The following is the summary of “Outcomes of law enforcement officer administered naloxone” published in the December 2022 issue of Emergency medicine by Gooley, et al.
Naloxone, when provided by a law enforcement officer (LEO), is a highly successful intervention for treating opioid overdoses outside of a hospital setting. Their goal is to assess the frequency of negative behavioral effects and the factors related to their effectiveness after LEO naloxone delivery. This is a 5-year, retrospective cohort study of patients in a single county’s EMS system who were given naloxone after being arrested. When an opioid overdose was suspected, police used intranasal 4 mg/0.1 mL. Data were collected from paperwork LEO filled out after administering naloxone.
Descriptive statistics were run.

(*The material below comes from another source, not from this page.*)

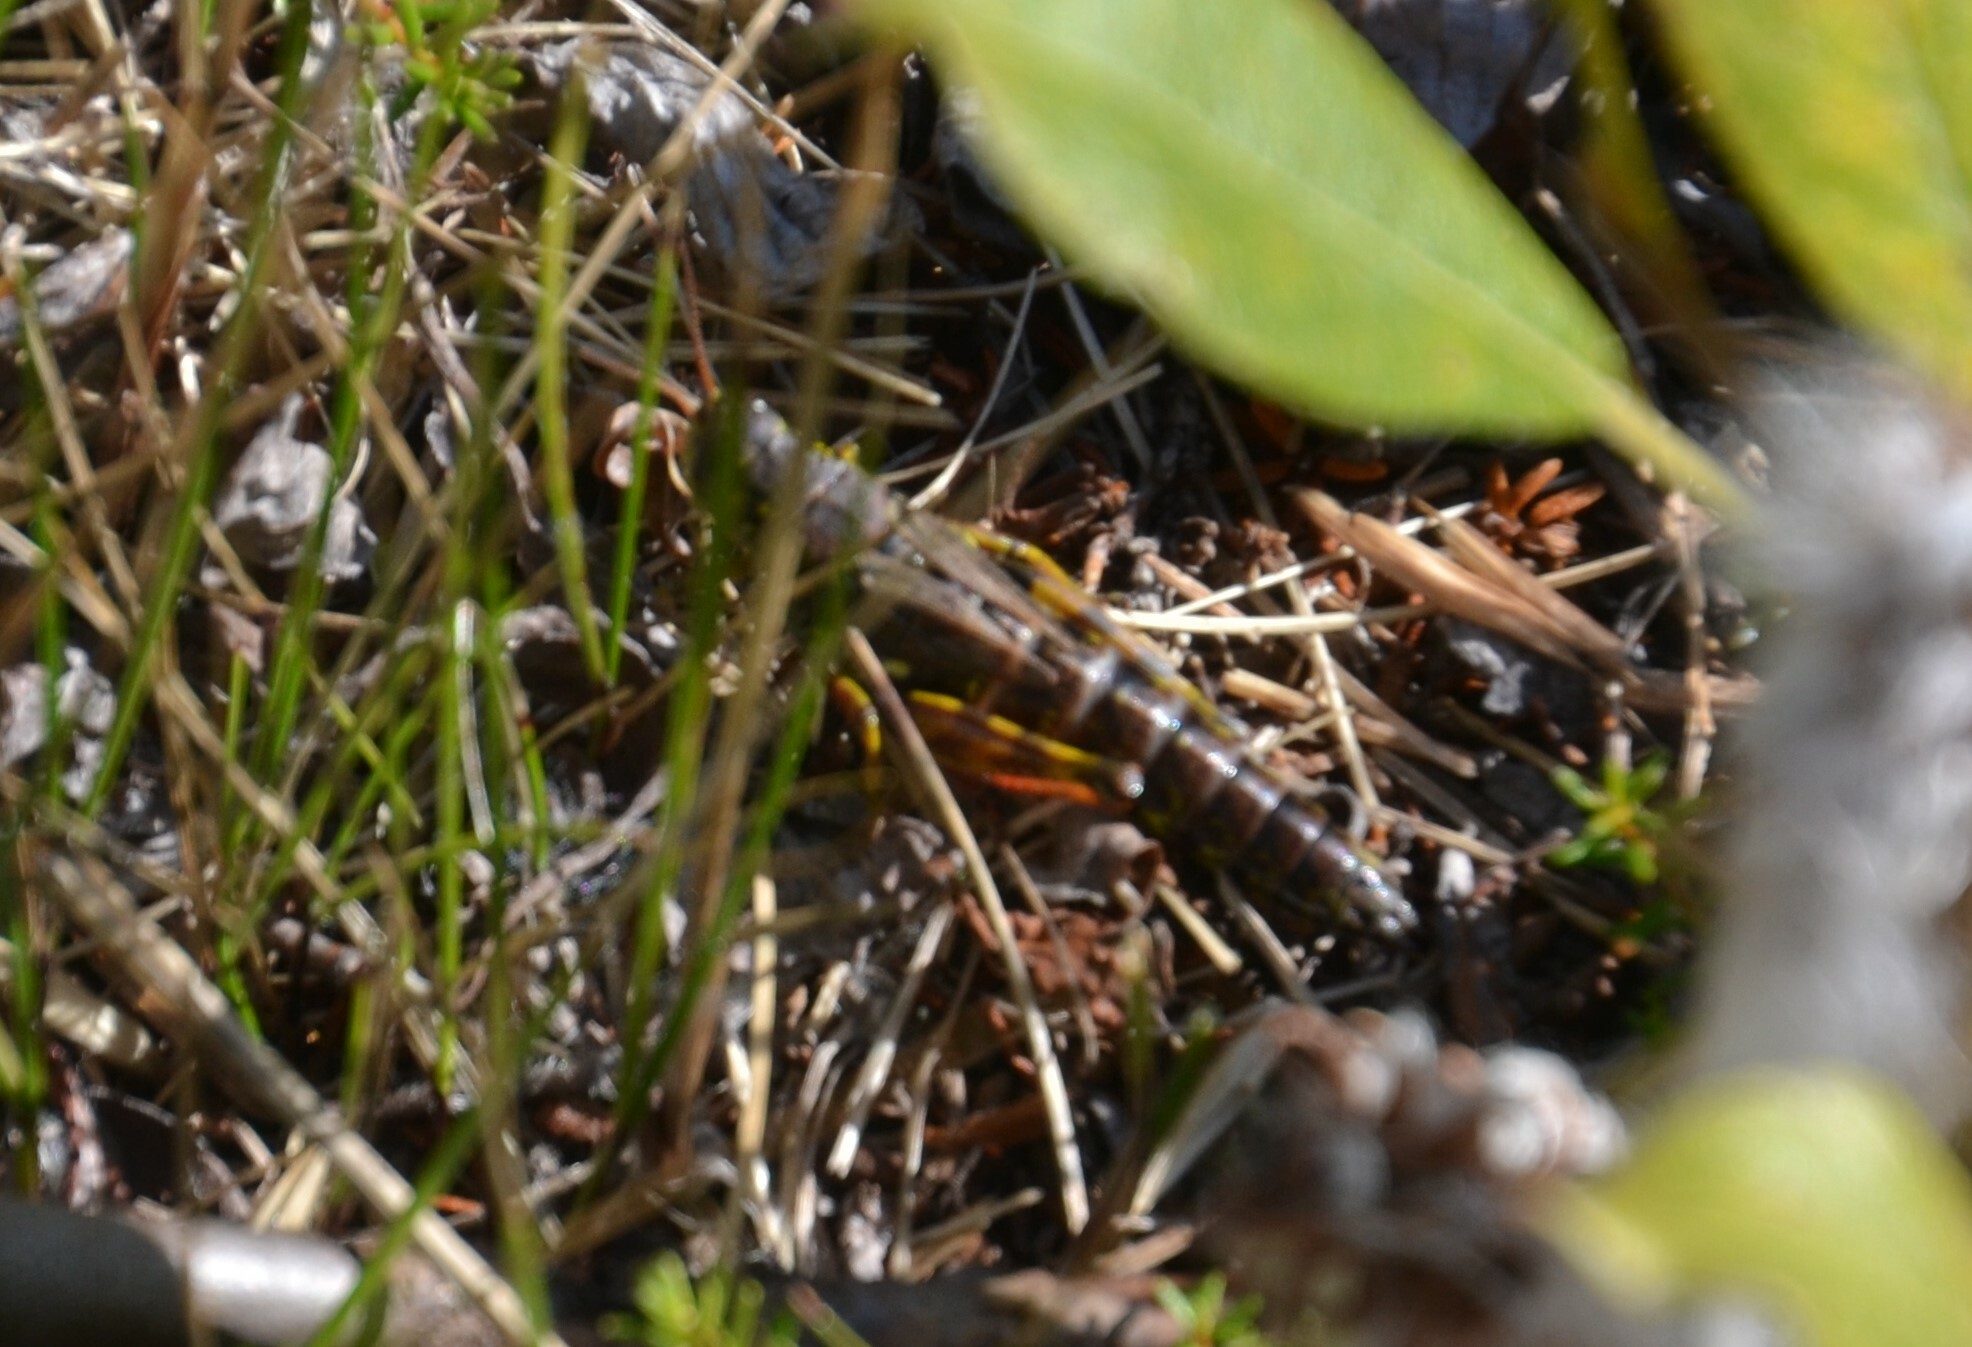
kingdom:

Naloxone’s positive effects on patients’ neurological status were the major outcome of univariate regression analysis, whereas patients’ irritation and aggressiveness were secondary outcomes. There were 597 documented instances of LEOs administering naloxone. The LEO reported that Naloxone was successful in 370 of these instances (62%), with 6 exhibiting combativeness and 57 having the composite outcome of irritation or combativeness. Specifically for heroin and fentanyl, the rate of perceived efficacy was higher when an opioid was suspected than when a non-opioid drug was suspected (239/346 [67%] vs. 83/165 [50%], OR 2.21, 95% CI 1.51-3.23).
Their secondary outcome, irritability or combativeness, was solely related with suspicion of fentanyl exposure (7/22 [32%] vs. 45/489 [9%], OR 4.60, 95% CI 1.78-11.8). An overdose victim’s chances of survival are increased when law enforcement officers provide naloxone; this benefit is more noticeable when opioids are the primary cause of the overdose. Rarely does administering naloxone to a LEO result in increased aggressive behavior. To better understand the correlation between post-naloxone behavioral abnormalities and suspected fentanyl intoxication, more study is required.